A atriz Regina Duarte chegou ao ponto de repostar no Instagram um post dizendo que “relatório da Funai desmente narrativa de abandono dos Yanomamis por Bolsonaro”.
Relatório da Funai? Ora, ora. A Funai foi omissa e seus dirigentes sempre alegaram falta de recursos para atender os indígenas de forma adequada. Os fatos se sobrepõem a qualquer relatório: adultos e crianças morreram de desnutrição e de doenças evitáveis, simplesmente porque não receberam a atenção devida pelo governo. Foram vítimas, também, de uma praga estimulada pelo próprio Bolsonaro, o garimpo ilegal. Essa atividade predatória contaminou os rios com mercúrio e levou para a terra indígena fome e doenças.
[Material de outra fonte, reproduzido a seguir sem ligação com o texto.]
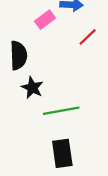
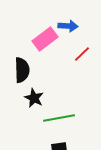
pink rectangle: (45, 20) -> (45, 39), size x1.4

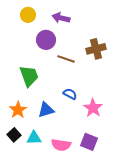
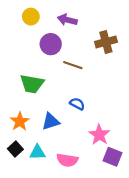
brown cross: (96, 49) -> (106, 42), moved
green trapezoid: (29, 76) -> (32, 84), turned 120
pink star: (93, 108) -> (99, 135), moved
purple square: (89, 142) -> (113, 157), moved

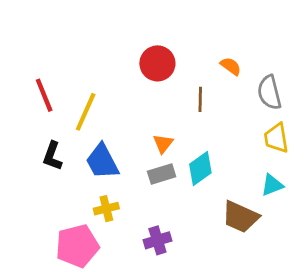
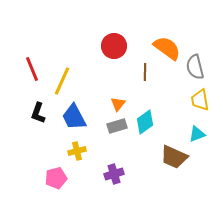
orange semicircle: (231, 66) -> (167, 48), size x1.8
pink pentagon: (77, 246) -> (56, 178), size x0.7

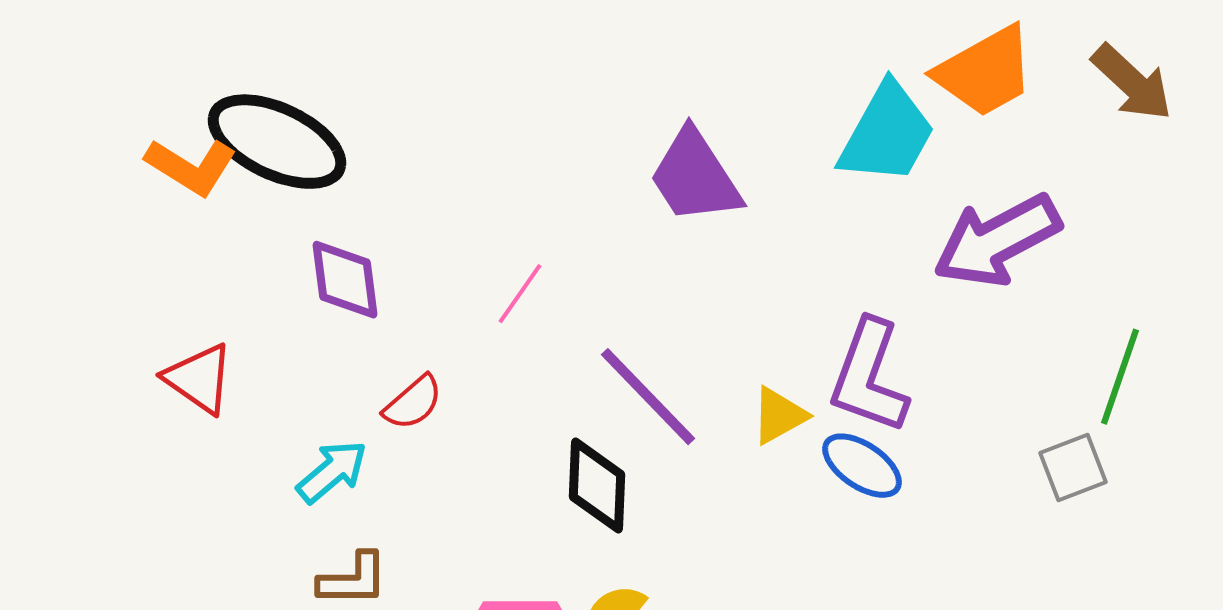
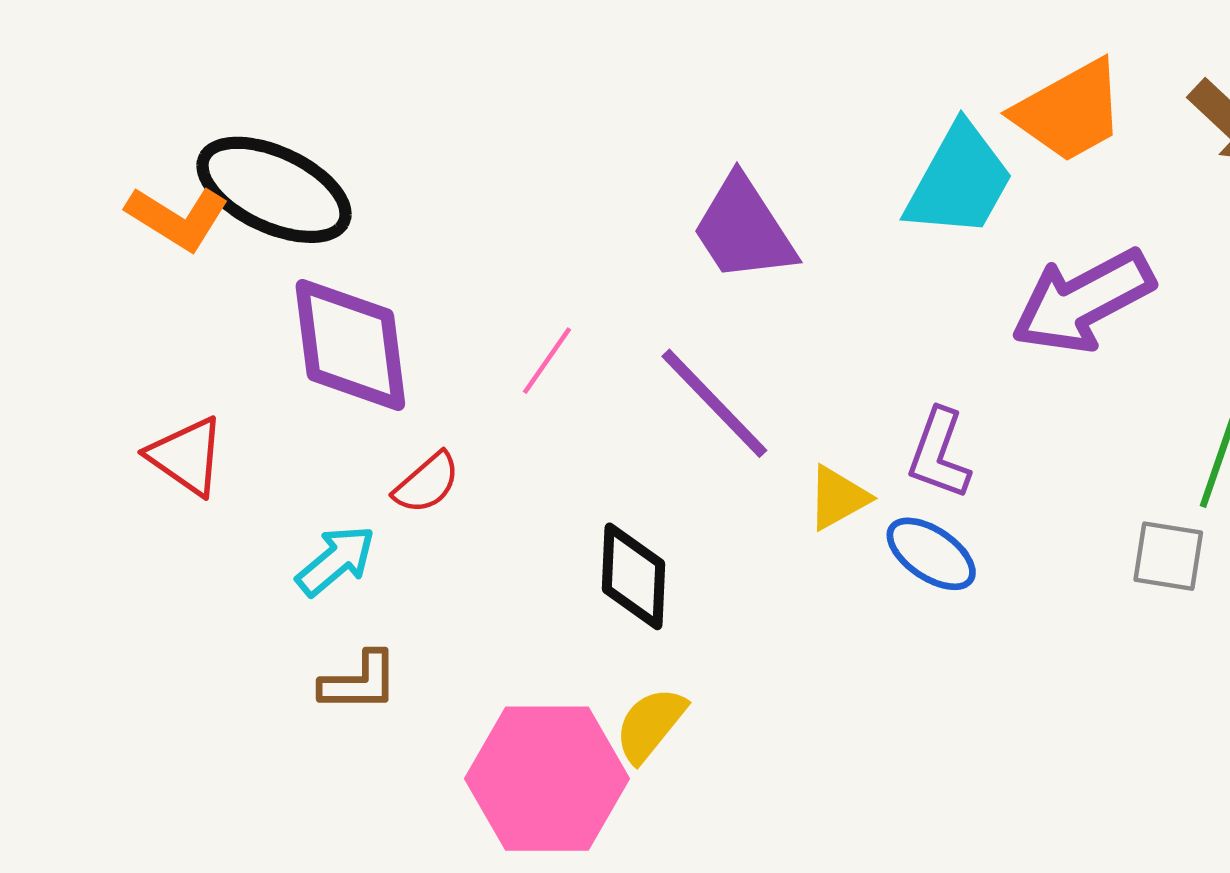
purple diamond: (345, 280) -> (350, 345), size x1.5
purple L-shape: (869, 377) -> (939, 454), size x0.7
purple line: (648, 397) -> (714, 403), moved
gray square: (1073, 468) -> (1168, 556), turned 30

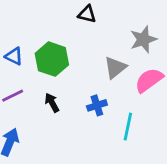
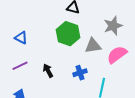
green hexagon: (52, 59) -> (68, 34), moved
gray triangle: (115, 67) -> (93, 46), turned 30

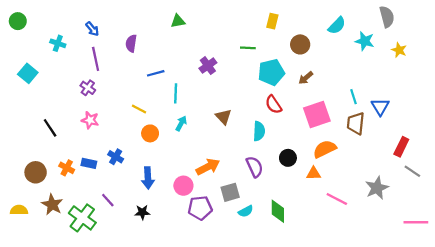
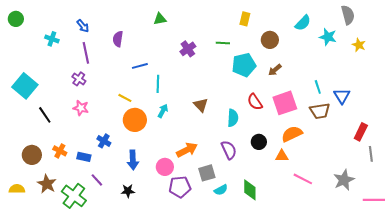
purple cross: (208, 66) -> (188, 49), moved
cyan square: (28, 73) -> (25, 86), moved, size x1.4
red semicircle: (273, 105) -> (255, 102), moved
brown trapezoid: (356, 123) -> (320, 111), turned -105
orange circle: (150, 133) -> (135, 120), size x1.5
blue rectangle: (89, 163) -> (84, 157), moved
gray line: (412, 171) -> (371, 154), turned 49
gray star: (377, 188) -> (344, 180), moved

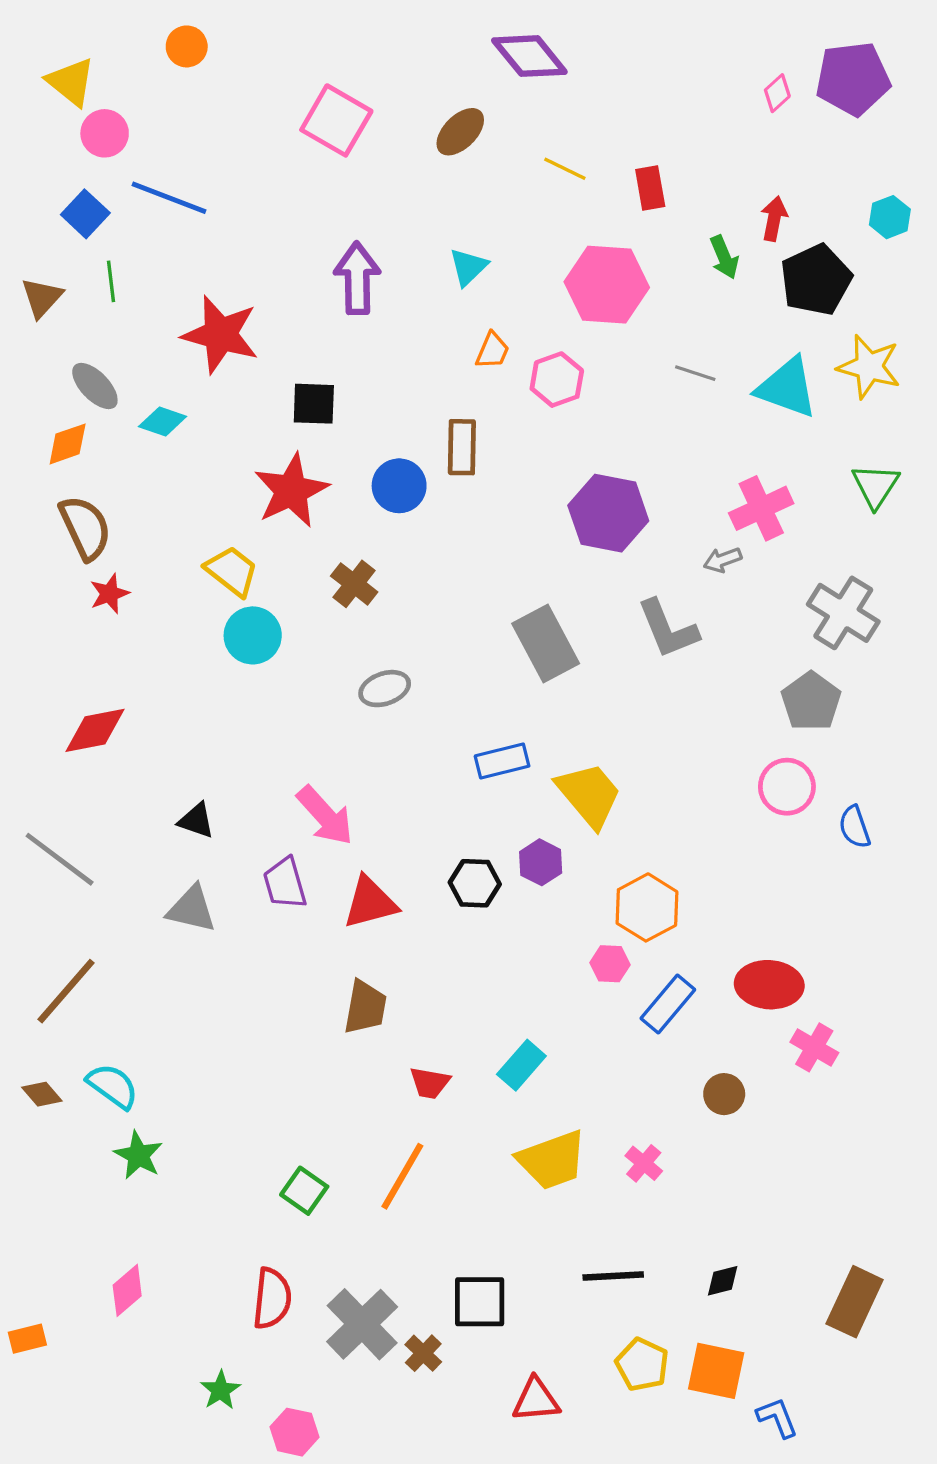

Se a omissão do governo foi ou não genocídio, a Justiça brasileira dirá. Ou o Tribunal de Haia, para o qual já foram encaminhadas denúncias. Havia intenção de exterminar o povo yanomami? Difícil provar uma intenção. A Justiça terá de se ater aos fatos, e eles são gravíssimos.
Procuradores do Ministério Público documentaram os alertas feitos ao governo ainda em 2021 sobre a tragédia que resultou em centenas de mortes. O então ministro da Saúde, Marcelo Queiroga, foi comunicado sobre o salto na mortalidade infantil e nada fez. Há suspeita de desvio de recursos que deveriam ser destinados ao atendimento dos indígenas. Tudo isso precisa ser apurado para que os irresponsáveis sejam responsabilizados.
É preciso reconhecer que também houve omissão da imprensa. A distância e a dificuldade de acesso às áreas remotas da Amazônia não podem servir de desculpa para a falta de reportagens de fôlego mostrando o descaso com os yanomamis. Agora que o Ministério da Saúde declarou emergência sanitária e que o governo está distribuindo cestas básicas, muitas delas originadas de doações, a imprensa acordou.